How can we possibly save and tell the story of our nation’s lighthouse history if we don’t have all the photos? Although we have been able to gather lots of photographs of keepers, there are still more to find. And, what about the other people who worked for the United States Lighthouse Service, and there were lots of them, crews of lighthouse tenders and lightships, lighthouse depot employees, builders, draftsmen, and office staff, but where are their photos?

I’m sure they’re around, but most people don’t know we are looking for them. And, as people die off, old scrapbooks and photo albums with unidentified people are thrown out. All one needs to do is visit some of the perhaps thousands of antique stores across America and find old family photo albums and pictures of unidentified people for sale. What a shame that people never thought of writing down the names with some of the photos. After all, they knew who they were. But they never thought about the future when they might be the last surviving person to save and document their family and nation’s history.

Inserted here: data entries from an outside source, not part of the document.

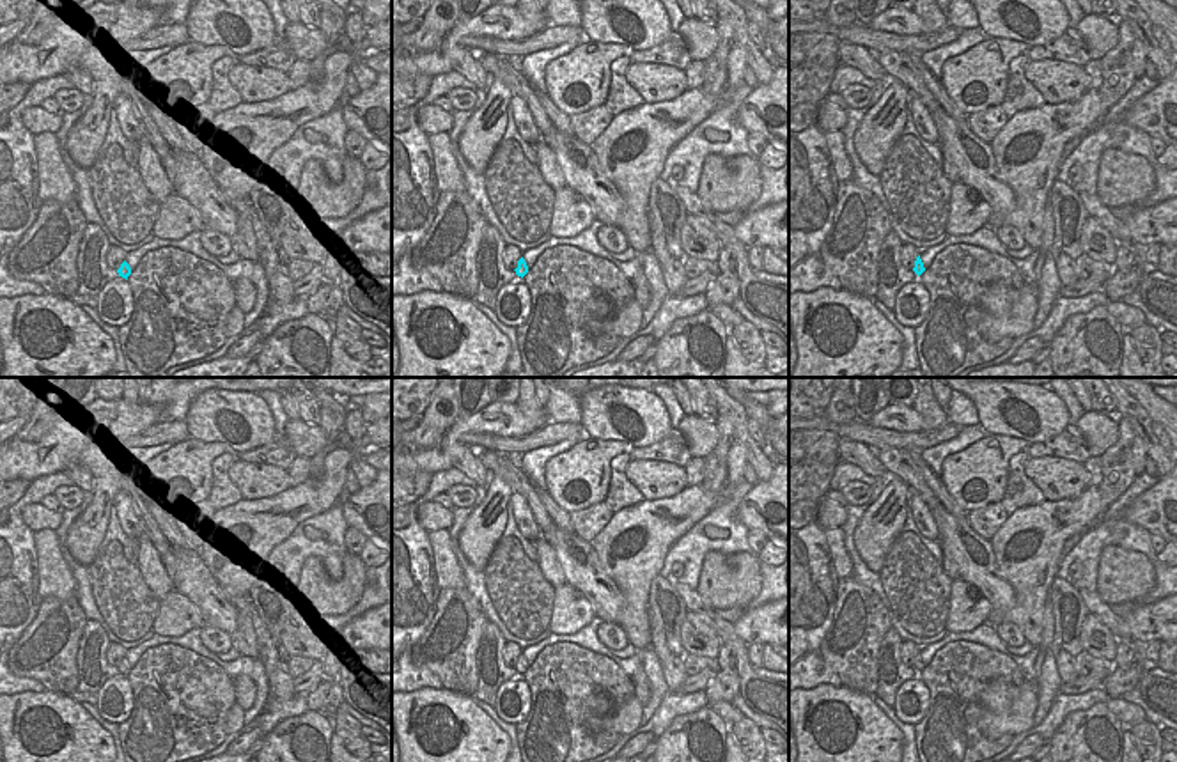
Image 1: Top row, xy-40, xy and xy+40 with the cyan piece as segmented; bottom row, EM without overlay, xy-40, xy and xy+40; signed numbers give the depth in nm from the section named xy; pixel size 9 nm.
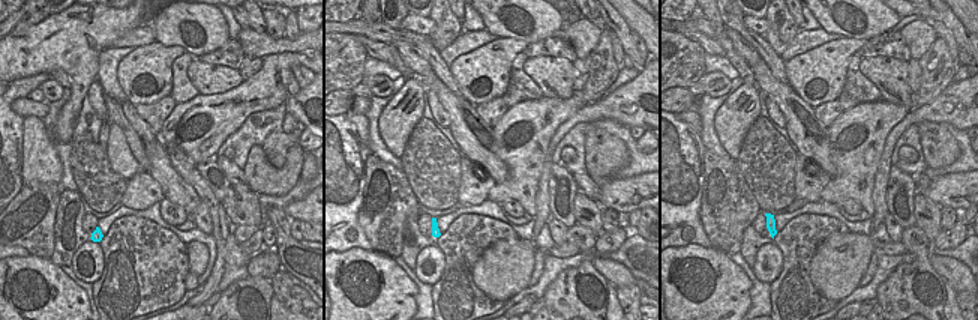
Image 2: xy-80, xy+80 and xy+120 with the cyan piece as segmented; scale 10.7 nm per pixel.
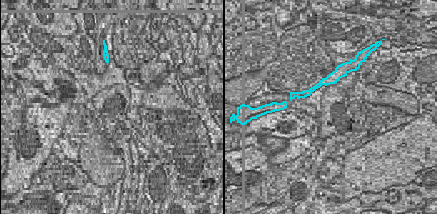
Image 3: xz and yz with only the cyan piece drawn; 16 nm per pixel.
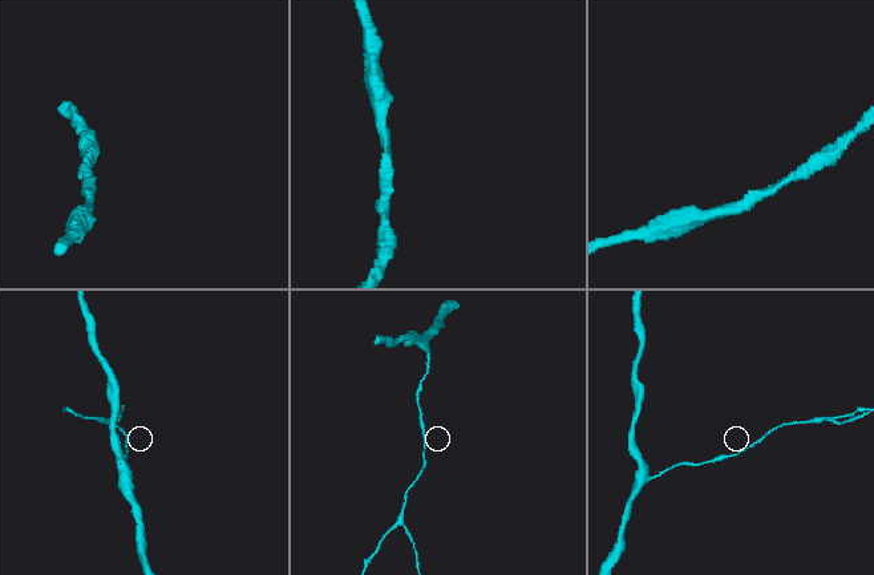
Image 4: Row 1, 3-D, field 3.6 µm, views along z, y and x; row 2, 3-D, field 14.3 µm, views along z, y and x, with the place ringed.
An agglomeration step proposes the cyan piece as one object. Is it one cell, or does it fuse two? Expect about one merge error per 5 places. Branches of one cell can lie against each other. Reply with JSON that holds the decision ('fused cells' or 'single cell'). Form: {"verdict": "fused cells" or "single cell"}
{"verdict": "single cell"}

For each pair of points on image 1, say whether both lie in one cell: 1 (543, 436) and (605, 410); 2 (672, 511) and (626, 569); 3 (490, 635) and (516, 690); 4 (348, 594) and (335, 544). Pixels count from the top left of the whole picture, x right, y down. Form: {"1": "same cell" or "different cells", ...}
{"1": "different cells", "2": "same cell", "3": "different cells", "4": "different cells"}

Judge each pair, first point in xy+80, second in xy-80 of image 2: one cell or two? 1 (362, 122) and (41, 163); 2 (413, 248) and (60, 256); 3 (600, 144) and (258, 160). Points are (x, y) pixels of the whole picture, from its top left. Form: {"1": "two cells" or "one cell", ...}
{"1": "one cell", "2": "one cell", "3": "one cell"}

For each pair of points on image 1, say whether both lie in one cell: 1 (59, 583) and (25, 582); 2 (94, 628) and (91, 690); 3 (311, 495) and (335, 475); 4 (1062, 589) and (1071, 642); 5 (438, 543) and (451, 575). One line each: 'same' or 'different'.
1: different
2: same
3: same
4: same
5: same

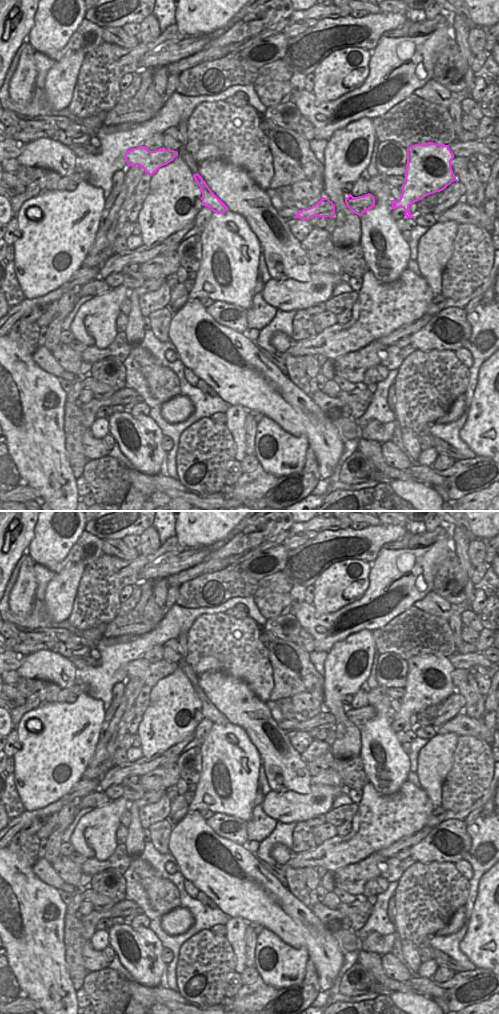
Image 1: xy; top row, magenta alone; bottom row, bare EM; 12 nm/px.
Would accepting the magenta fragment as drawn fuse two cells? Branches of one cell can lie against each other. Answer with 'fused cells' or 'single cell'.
fused cells

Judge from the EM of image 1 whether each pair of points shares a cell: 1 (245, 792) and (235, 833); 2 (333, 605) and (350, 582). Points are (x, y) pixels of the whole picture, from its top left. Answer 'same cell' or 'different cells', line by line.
1: different cells
2: same cell

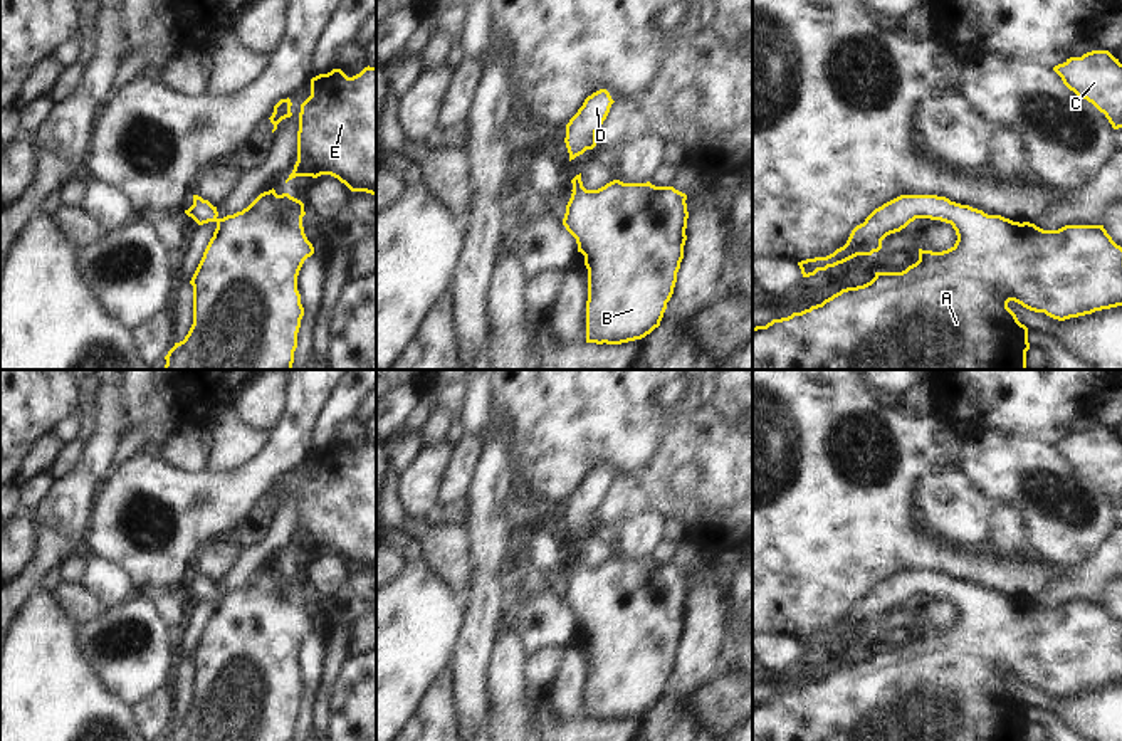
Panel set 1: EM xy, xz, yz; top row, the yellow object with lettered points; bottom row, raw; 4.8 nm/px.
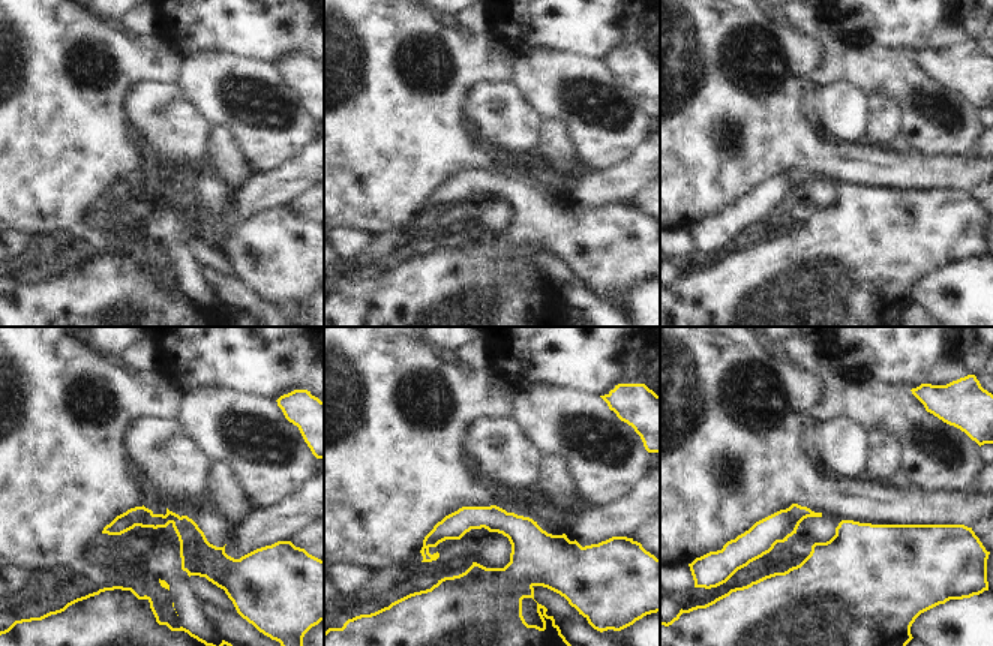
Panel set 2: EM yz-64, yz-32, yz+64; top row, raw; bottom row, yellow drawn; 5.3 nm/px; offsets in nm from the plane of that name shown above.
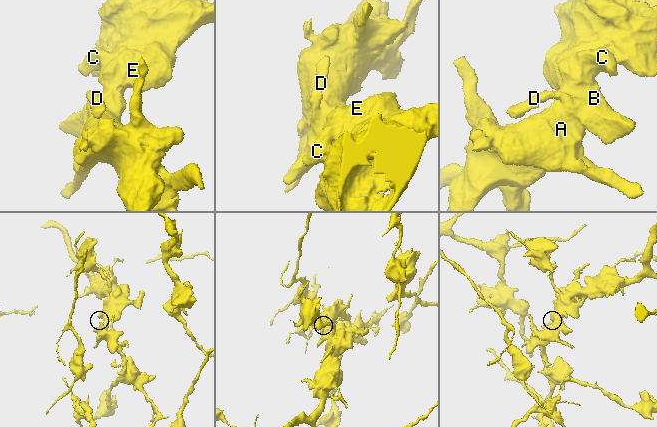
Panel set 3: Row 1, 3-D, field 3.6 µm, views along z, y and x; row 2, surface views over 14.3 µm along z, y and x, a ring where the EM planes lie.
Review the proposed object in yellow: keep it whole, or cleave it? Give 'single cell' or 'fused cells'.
single cell

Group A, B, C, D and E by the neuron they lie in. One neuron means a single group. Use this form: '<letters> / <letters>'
A B C D E

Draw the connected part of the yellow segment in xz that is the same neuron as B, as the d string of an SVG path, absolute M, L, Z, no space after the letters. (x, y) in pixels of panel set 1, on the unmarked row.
M581 549L571 560L573 570L566 581L563 602L576 615L578 628L585 632L588 645L586 719L621 721L642 716L660 702L667 679L674 670L687 617L687 571L674 563L655 563L650 558L623 560L620 556L598 566L586 566Z

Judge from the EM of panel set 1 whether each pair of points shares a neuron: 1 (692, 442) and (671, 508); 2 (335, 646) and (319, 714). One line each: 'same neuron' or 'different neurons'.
1: same neuron
2: same neuron

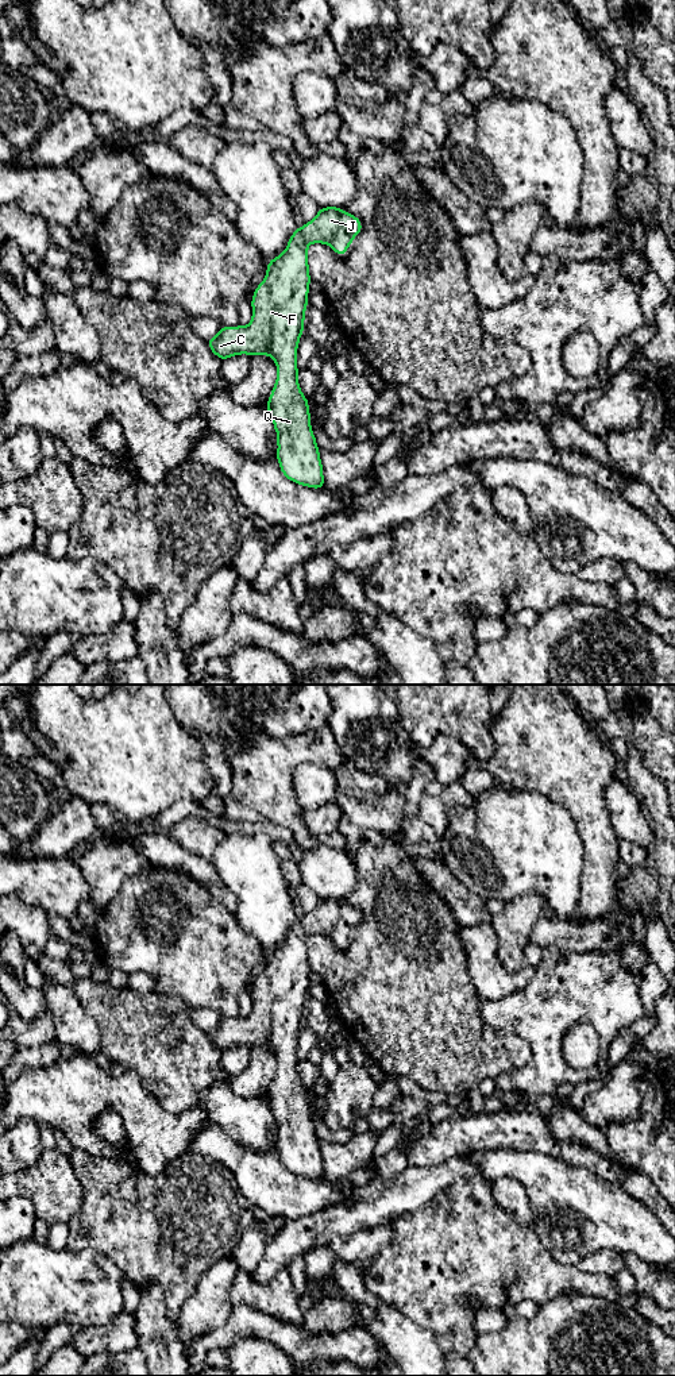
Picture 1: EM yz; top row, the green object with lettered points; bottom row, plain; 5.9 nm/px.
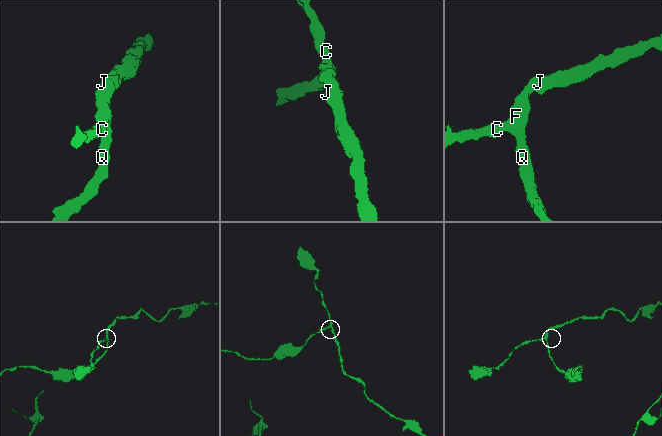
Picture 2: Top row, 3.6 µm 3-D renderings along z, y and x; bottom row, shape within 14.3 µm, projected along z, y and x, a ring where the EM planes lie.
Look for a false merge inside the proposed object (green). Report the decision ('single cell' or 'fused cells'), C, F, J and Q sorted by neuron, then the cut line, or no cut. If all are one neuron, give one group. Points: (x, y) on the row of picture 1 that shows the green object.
single cell; groups C F J Q; cut none

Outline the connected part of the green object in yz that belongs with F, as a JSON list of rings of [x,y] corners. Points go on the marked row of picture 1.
[[[319,208],[317,216],[297,228],[285,251],[267,262],[267,273],[255,288],[251,305],[252,319],[248,325],[221,327],[219,334],[208,340],[208,346],[221,361],[239,354],[270,355],[277,365],[277,381],[267,401],[267,411],[277,431],[277,459],[282,474],[294,483],[320,489],[324,486],[323,465],[320,462],[316,438],[310,429],[312,416],[309,401],[301,393],[296,365],[300,336],[304,332],[305,308],[309,292],[308,244],[324,243],[338,255],[344,255],[354,238],[362,231],[360,220],[342,208]]]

For example in the April 1912 Lighthouse Service Bulletin it states the following:

Ray L. Hankinson was promoted from superintendent to inspector relieving Commander E. H. Tillman in the 16th district

Francis J. Otter was promoted from draftsman in the twelfth lighthouse district to superintendent in that same district.

F.C. Kingsburg was promoted from aid to assistant superintendent in the third lighthouse district

Theodore Barbato was appointed aid in the Lighthouse Service and assigned to the general lighthouse depot

Walter C. Dibrell was promoted from assistant superintendent to inspector of the seventh district

Arthur J. Ela was promoted from second officer to aid in the Lighthouse Service for duty in the sixteenth lighthouse district.

There must be hundreds of photos in family albums of people like this who served in the United States Lighthouse Service.

But how do we find those photos?

How do we let people know we are looking for these photos? There are probably thousands of people out there who love lighthouses, but have never even heard of Lighthouse Digest! How do we spread the word?

In looking through the book Lighthouses of the Maine Coast and the Men Who Keep Them, by Robert Thayer Sterling, there are a number of great photos of lighthouse people such as - John W. Lyon, Machinist Foreman; Thomas Sampson, Engineer, Charles C. Brush, Superintendent and Harold L. Durgin, Junior Engineer. But, what happened to the real photographs? What about the many others who served in similar positions and jobs with the United States Lighthouse Service?

The U.S. Lighthouse Service was around until 1939, yet much of its photo history is not in one central location and even more of it is about to be lost forever, unless you help us save it.

One of our efforts for the past 10 years has been to create one master database where all lighthouse information can be stored and accessed by future generations of the general public and school children who might want to research our nation’s history. But yet, so much of our nation’s lighthouse history is scattered about that anyone wanting to research it in depth would eventually have to give up and use only what little that has been saved.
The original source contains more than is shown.